The Private Limited requires the following fees:
- A Company Secretary: every Private Limited must benefit from the services of a Company Secretary in charge of the company’s administration. He is responsible for the statutory records, meeting minutes and judicial proceedings for the company. He prepares directors’ resolutions, annual and extraordinary general meetings’ (AGMs and EGMs) reports and the filing of annual tax returns documentation.
- A Local Director: he must live in Singapore and may be an employee of the local structure, or a service provider who represents his client towards the Singapore authorities. He is in charge of the local entity’s strategy and management.
- Bookkeeping: a Private Limited must have a complete accounting to justify the records’ accuracy. In Singapore there is no obligation to outsource this service, nonetheless, companies must respect a standardised format imposed by the authorities: the ‘’Annual Statutory Report’’. It includes financial statements (balance sheet, income statement and cash flow statement) and a report from the accountant summarizing the year’s activity.
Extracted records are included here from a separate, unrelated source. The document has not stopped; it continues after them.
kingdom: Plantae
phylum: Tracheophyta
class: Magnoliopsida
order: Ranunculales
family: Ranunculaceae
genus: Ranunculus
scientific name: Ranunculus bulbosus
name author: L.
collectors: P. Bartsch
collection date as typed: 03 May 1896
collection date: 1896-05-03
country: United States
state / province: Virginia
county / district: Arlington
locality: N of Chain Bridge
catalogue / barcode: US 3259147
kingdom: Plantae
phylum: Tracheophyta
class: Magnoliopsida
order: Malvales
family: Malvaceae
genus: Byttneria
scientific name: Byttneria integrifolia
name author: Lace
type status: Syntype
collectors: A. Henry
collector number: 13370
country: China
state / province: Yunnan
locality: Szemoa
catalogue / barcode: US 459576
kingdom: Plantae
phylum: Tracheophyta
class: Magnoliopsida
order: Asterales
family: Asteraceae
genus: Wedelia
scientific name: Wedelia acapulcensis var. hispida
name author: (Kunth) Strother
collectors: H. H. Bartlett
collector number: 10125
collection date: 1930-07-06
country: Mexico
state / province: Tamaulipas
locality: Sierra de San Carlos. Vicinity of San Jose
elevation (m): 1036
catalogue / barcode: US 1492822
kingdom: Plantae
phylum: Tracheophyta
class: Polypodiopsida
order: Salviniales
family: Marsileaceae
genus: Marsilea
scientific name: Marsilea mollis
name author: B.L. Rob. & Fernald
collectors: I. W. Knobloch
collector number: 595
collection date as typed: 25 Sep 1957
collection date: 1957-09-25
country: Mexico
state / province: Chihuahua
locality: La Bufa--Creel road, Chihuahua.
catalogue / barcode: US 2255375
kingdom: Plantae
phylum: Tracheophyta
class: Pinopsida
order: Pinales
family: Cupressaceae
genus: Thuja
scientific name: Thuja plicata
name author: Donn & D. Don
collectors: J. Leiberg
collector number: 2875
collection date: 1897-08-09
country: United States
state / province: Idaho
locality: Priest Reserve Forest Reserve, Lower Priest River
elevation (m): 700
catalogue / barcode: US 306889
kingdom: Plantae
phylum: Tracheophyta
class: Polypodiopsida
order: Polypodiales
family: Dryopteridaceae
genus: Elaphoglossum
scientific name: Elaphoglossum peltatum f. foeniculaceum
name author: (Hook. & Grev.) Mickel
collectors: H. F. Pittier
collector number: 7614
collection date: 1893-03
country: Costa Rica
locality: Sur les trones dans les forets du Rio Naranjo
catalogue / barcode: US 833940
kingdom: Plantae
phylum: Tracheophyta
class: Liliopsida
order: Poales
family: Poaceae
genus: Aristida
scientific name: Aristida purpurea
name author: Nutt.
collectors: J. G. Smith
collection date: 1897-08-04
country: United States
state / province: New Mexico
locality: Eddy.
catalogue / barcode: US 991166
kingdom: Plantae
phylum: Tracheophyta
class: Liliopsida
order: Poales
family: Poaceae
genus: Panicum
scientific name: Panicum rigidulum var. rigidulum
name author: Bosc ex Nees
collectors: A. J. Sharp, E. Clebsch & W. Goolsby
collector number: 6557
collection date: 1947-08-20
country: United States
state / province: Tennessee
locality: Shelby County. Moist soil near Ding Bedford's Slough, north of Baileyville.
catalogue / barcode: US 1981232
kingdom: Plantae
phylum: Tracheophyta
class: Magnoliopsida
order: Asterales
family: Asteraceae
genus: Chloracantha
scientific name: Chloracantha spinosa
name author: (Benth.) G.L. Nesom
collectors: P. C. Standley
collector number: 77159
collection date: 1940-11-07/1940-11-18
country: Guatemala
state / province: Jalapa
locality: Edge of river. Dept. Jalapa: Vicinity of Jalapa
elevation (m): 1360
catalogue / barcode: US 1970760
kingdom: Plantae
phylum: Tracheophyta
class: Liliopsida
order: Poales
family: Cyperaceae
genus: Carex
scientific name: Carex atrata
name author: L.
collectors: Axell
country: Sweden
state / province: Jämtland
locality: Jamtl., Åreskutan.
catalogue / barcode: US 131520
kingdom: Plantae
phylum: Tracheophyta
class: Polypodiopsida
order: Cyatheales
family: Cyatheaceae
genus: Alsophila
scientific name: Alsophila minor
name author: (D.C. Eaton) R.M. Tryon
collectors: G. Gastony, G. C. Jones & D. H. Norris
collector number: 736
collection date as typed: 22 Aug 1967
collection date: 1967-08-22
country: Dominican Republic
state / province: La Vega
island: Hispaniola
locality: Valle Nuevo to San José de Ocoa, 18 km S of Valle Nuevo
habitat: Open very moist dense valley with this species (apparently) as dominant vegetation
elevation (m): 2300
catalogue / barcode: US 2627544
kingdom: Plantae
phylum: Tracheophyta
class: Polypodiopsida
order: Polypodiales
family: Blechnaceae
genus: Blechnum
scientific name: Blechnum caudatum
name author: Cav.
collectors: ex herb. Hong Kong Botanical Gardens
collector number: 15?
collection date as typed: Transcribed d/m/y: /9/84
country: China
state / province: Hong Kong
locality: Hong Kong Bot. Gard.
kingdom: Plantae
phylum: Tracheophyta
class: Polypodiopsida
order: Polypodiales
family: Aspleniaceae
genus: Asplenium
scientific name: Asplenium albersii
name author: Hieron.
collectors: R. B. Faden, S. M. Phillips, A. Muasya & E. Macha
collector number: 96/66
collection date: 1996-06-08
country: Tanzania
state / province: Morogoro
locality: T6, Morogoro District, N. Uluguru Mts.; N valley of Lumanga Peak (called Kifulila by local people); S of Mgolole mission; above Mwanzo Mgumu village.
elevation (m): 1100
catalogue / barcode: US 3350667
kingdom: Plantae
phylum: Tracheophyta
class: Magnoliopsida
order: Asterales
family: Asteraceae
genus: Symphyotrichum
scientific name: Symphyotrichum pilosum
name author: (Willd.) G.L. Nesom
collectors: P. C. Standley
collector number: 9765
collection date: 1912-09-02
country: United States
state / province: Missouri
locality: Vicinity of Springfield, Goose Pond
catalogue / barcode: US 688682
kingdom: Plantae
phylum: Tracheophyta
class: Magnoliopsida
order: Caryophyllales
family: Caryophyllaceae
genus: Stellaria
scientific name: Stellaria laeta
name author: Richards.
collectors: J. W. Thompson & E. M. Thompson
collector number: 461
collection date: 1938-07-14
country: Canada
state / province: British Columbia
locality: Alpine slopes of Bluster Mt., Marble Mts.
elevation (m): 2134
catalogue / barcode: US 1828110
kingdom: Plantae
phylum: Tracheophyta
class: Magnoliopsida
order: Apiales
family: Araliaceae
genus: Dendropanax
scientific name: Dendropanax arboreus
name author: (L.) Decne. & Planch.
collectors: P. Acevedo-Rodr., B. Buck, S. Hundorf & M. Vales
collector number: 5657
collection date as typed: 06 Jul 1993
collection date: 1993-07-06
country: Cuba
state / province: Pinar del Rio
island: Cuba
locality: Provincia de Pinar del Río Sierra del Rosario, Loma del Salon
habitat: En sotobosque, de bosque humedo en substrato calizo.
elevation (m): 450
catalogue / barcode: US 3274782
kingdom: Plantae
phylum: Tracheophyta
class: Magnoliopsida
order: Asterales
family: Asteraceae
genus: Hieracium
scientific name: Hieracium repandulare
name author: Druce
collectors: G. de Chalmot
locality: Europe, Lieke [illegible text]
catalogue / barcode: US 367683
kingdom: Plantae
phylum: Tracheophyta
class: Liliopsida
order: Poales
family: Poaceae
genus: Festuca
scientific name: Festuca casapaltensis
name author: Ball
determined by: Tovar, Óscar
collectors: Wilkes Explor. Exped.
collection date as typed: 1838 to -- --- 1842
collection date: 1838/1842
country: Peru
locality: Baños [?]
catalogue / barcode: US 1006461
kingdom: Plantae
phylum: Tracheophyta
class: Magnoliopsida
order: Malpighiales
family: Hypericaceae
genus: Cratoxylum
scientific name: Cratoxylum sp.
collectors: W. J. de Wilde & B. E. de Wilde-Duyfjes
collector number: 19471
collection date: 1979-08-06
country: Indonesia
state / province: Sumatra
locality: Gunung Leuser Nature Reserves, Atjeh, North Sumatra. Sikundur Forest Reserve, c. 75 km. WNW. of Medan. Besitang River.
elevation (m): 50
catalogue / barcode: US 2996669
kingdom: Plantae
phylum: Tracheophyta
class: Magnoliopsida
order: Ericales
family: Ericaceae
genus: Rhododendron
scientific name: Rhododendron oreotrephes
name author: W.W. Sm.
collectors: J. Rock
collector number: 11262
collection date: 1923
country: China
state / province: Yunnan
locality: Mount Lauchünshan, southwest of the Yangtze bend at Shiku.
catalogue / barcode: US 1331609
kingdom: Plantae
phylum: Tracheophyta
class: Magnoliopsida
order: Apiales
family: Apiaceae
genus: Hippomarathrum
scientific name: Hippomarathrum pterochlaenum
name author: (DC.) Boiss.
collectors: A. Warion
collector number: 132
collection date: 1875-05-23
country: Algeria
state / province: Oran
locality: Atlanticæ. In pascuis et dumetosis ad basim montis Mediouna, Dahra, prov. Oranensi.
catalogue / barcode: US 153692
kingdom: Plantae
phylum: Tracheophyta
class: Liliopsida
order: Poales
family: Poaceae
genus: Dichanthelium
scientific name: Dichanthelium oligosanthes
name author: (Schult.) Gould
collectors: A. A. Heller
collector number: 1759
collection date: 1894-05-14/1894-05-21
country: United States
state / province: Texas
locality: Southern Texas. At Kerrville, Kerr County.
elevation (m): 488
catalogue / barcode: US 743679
- You can also consider outsourcing:
- The staff register for the calculation of each employee’s salaries and the preparation of pay slips.
- The calculation of your company’s contribution - for your Singapore employees or PRs (Permanent Residents) - to the CPF (Central Provident Fund, equivalent of social security and pension).
- The preparation of the ‘’Annual Return of Employee’s Remuneration’’ (report and calculation of income taxes).
- The preparation and report of the corporate tax.
- Registration and quarterly filing to the GST – Goods and Services Tax (equivalent to the French VAT- Value Added Tax) when the company reaches a turnover of 1 million SGD or before, on a voluntary basis.
- Auditing is compulsory when the Singapore company is not considered as a “Small Company” or part of a “Small Group”. To be qualified as a “Small Company”: a private company needs to meet at least 2 of the 3 following criteria for each of the 2 financial years immediately before the current financial year:
- i. Total annual revenue ≤ $10million;
- ii. Total assets ≤ $10million;
- iii. No. of employees ≤ 50.
- If the company belongs to a group, criteria are the same but evaluated to the group’s level (consolidated financial statements).